At the forum, Voegele addressed the audience for 10 minutes, while receiving another 10 to answer questions from those in attendance.
His primary opponent, Oldham County Police officer David Howley, did not attend the forum.
Howley previously declined an invitation to the forum after saying current policy at OCPD prevented him from having a public debate and criticizing Voegele or any member of the fiscal court. Howley also implied doing so could endanger his job.
Voegele denied a debate between the two would endanger Howley’s job.
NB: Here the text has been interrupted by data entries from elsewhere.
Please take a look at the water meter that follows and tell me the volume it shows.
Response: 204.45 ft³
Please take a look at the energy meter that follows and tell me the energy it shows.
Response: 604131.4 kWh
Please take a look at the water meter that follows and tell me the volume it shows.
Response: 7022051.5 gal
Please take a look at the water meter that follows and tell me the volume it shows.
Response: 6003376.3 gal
“The traveling trophy for whopper of the year is now in Oldham County,” Voegele said. “There’s no way I could fire that individual, I would have to get approval from the Fiscal Court and the Merit Board and there’s no way that would happen. “If we want to have better county government, we have to stand up and have leaders.”
During his time speaking at the forum, Voegele also touched on important infrastructure projects accomplished during his term, including the beautification of the Buckner mall area around Oldham County High School as well as up and down Highway 146.
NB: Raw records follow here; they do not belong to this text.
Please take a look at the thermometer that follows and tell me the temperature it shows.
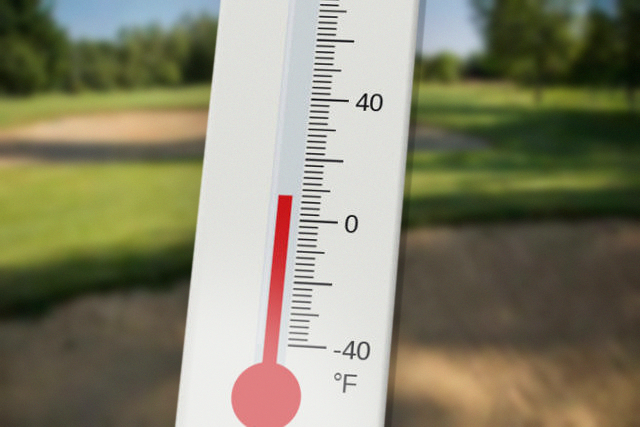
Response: 8 °F
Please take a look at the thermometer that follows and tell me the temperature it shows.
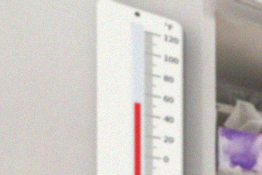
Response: 50 °F
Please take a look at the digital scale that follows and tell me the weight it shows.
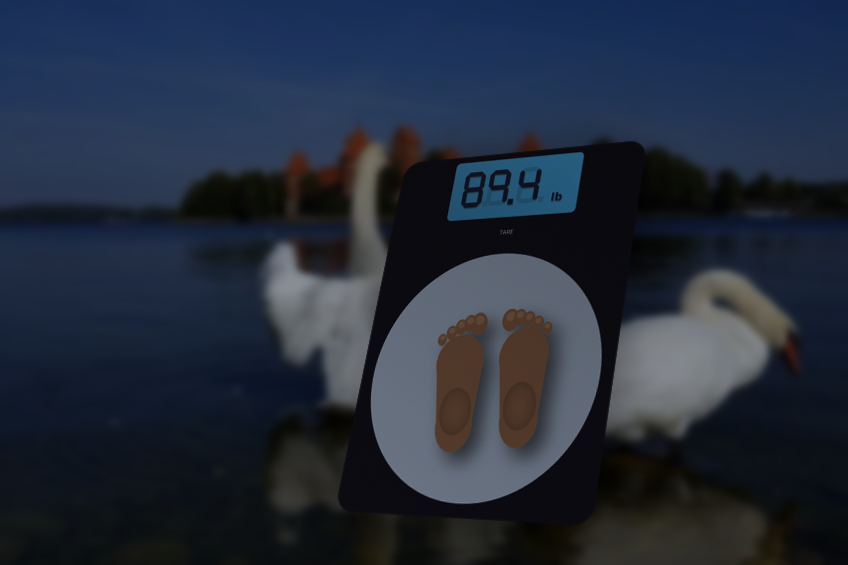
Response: 89.4 lb
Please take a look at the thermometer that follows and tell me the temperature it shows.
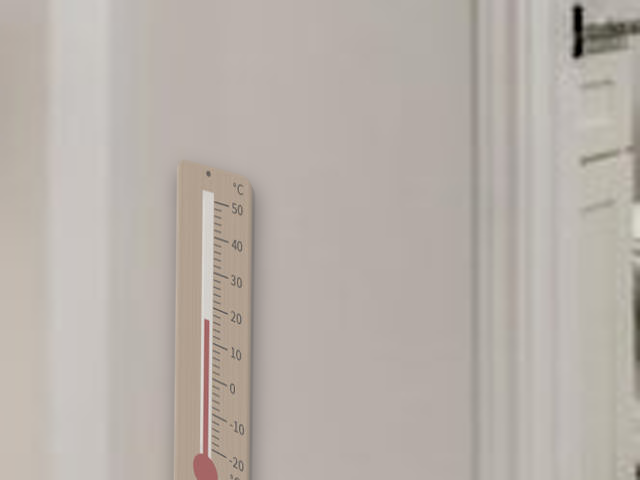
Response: 16 °C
Voegele also said a future infrastructure goal is to have Interstate-71 widened from the Watterson Expressway in Louisville to the Henry County line. The state currently projects that to be accomplished in 2034, but Voegele said the date “was totally unacceptable” and that he would advocate to speed up the process.
Voegele also championed the partnership he struck with Baptist Health to take over management responsibilities for Oldham County EMS, which had been experiencing financial issues before the merger.
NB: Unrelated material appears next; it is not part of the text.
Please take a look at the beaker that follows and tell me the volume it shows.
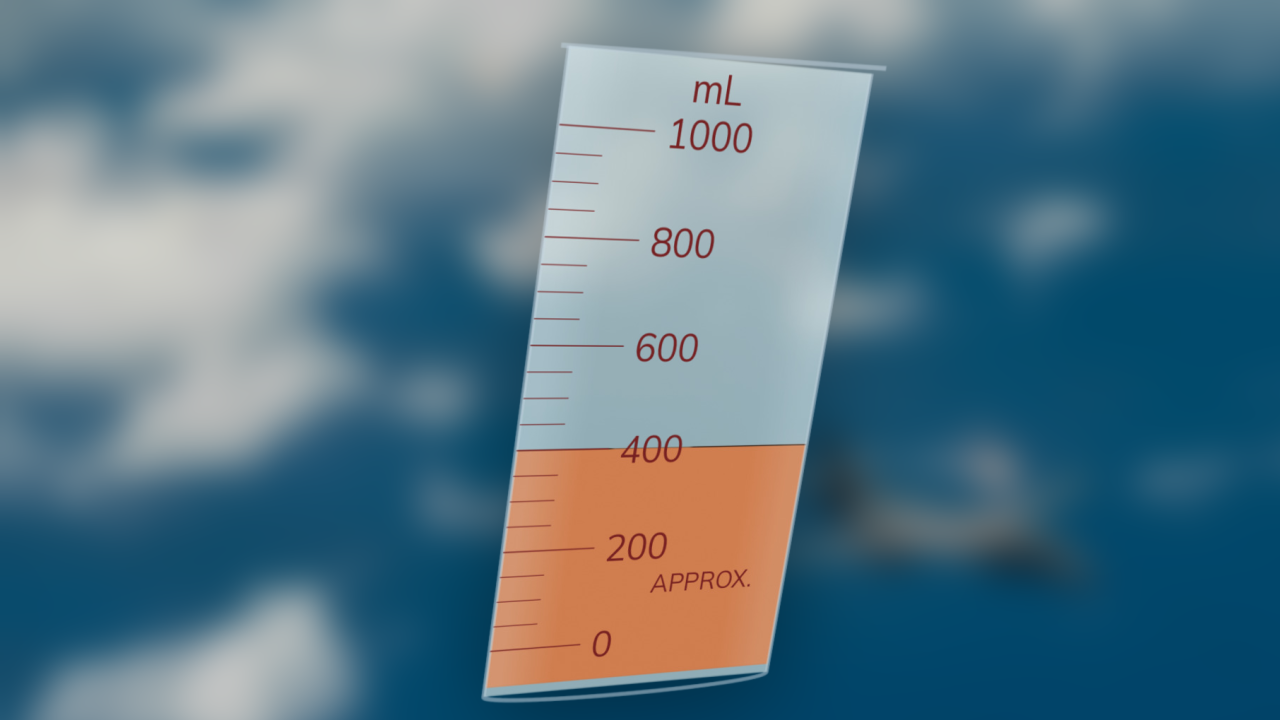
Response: 400 mL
Other issues to come up were progress on Oldham Reserve, which Voegele said will soon turn the corner and become an important part of the county, as well as traffic issues with Interstate 71.
But the biggest question from the audience concerned a potential wet/dry vote for Oldham County. Voegele said he expected the issue to come up fully by March of next year.
“The Chamber is leading an effort right now to educate the community on a wet/dry vote,” he said. “They’re gathering signatures on a petition to put the question on the ballot and the community will decide for itself at that time.”